[GIVEN INFORMATION — start]

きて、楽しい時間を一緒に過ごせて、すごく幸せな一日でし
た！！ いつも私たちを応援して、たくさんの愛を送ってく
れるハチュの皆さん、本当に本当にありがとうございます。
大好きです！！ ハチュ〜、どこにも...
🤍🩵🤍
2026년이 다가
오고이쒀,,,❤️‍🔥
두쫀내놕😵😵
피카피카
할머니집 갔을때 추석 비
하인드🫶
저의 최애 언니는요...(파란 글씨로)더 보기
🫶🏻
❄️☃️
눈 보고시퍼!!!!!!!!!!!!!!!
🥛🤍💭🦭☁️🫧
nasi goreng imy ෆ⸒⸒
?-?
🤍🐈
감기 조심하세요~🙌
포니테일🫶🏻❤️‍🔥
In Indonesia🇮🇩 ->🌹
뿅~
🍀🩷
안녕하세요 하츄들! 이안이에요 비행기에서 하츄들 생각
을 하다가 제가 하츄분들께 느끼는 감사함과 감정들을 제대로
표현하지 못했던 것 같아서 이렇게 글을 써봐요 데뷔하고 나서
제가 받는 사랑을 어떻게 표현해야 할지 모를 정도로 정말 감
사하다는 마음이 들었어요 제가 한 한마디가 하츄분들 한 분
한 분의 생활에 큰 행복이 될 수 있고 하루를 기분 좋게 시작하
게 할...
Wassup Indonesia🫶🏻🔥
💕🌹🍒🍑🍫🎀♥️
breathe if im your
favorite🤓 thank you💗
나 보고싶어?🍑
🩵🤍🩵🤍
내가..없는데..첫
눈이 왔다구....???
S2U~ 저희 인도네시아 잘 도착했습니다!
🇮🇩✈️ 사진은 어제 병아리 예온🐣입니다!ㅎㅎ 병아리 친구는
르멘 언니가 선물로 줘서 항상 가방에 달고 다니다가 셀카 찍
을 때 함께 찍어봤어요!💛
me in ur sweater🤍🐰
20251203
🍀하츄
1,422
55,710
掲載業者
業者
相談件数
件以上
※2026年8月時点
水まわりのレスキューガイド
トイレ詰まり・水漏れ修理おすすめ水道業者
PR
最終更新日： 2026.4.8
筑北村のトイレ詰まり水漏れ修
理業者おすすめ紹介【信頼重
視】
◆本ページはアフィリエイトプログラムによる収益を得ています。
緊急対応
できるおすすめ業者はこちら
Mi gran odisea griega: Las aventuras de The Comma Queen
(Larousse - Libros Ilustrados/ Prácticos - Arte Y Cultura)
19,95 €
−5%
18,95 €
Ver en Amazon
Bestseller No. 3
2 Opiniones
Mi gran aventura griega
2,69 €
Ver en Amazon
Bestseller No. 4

[GIVEN INFORMATION — finish]

EXERCISE PROMPT = Reproduce each line of the data without any change.

EXERCISE RESPONSE =
きて、楽しい時間を一緒に過ごせて、すごく幸せな一日でし
た！！ いつも私たちを応援して、たくさんの愛を送ってく
れるハチュの皆さん、本当に本当にありがとうございます。
大好きです！！ ハチュ〜、どこにも...
🤍🩵🤍
2026년이 다가
오고이쒀,,,❤️‍🔥
두쫀내놕😵😵
피카피카
할머니집 갔을때 추석 비
하인드🫶
저의 최애 언니는요...(파란 글씨로)더 보기
🫶🏻
❄️☃️
눈 보고시퍼!!!!!!!!!!!!!!!
🥛🤍💭🦭☁️🫧
nasi goreng imy ෆ⸒⸒
?-?
🤍🐈
감기 조심하세요~🙌
포니테일🫶🏻❤️‍🔥
In Indonesia🇮🇩 ->🌹
뿅~
🍀🩷
안녕하세요 하츄들! 이안이에요 비행기에서 하츄들 생각
을 하다가 제가 하츄분들께 느끼는 감사함과 감정들을 제대로
표현하지 못했던 것 같아서 이렇게 글을 써봐요 데뷔하고 나서
제가 받는 사랑을 어떻게 표현해야 할지 모를 정도로 정말 감
사하다는 마음이 들었어요 제가 한 한마디가 하츄분들 한 분
한 분의 생활에 큰 행복이 될 수 있고 하루를 기분 좋게 시작하
게 할...
Wassup Indonesia🫶🏻🔥
💕🌹🍒🍑🍫🎀♥️
breathe if im your
favorite🤓 thank you💗
나 보고싶어?🍑
🩵🤍🩵🤍
내가..없는데..첫
눈이 왔다구....???
S2U~ 저희 인도네시아 잘 도착했습니다!
🇮🇩✈️ 사진은 어제 병아리 예온🐣입니다!ㅎㅎ 병아리 친구는
르멘 언니가 선물로 줘서 항상 가방에 달고 다니다가 셀카 찍
을 때 함께 찍어봤어요!💛
me in ur sweater🤍🐰
20251203
🍀하츄
1,422
55,710
掲載業者
業者
相談件数
件以上
※2026年8月時点
水まわりのレスキューガイド
トイレ詰まり・水漏れ修理おすすめ水道業者
PR
最終更新日： 2026.4.8
筑北村のトイレ詰まり水漏れ修
理業者おすすめ紹介【信頼重
視】
◆本ページはアフィリエイトプログラムによる収益を得ています。
緊急対応
できるおすすめ業者はこちら
Mi gran odisea griega: Las aventuras de The Comma Queen
(Larousse - Libros Ilustrados/ Prácticos - Arte Y Cultura)
19,95 €
−5%
18,95 €
Ver en Amazon
Bestseller No. 3
2 Opiniones
Mi gran aventura griega
2,69 €
Ver en Amazon
Bestseller No. 4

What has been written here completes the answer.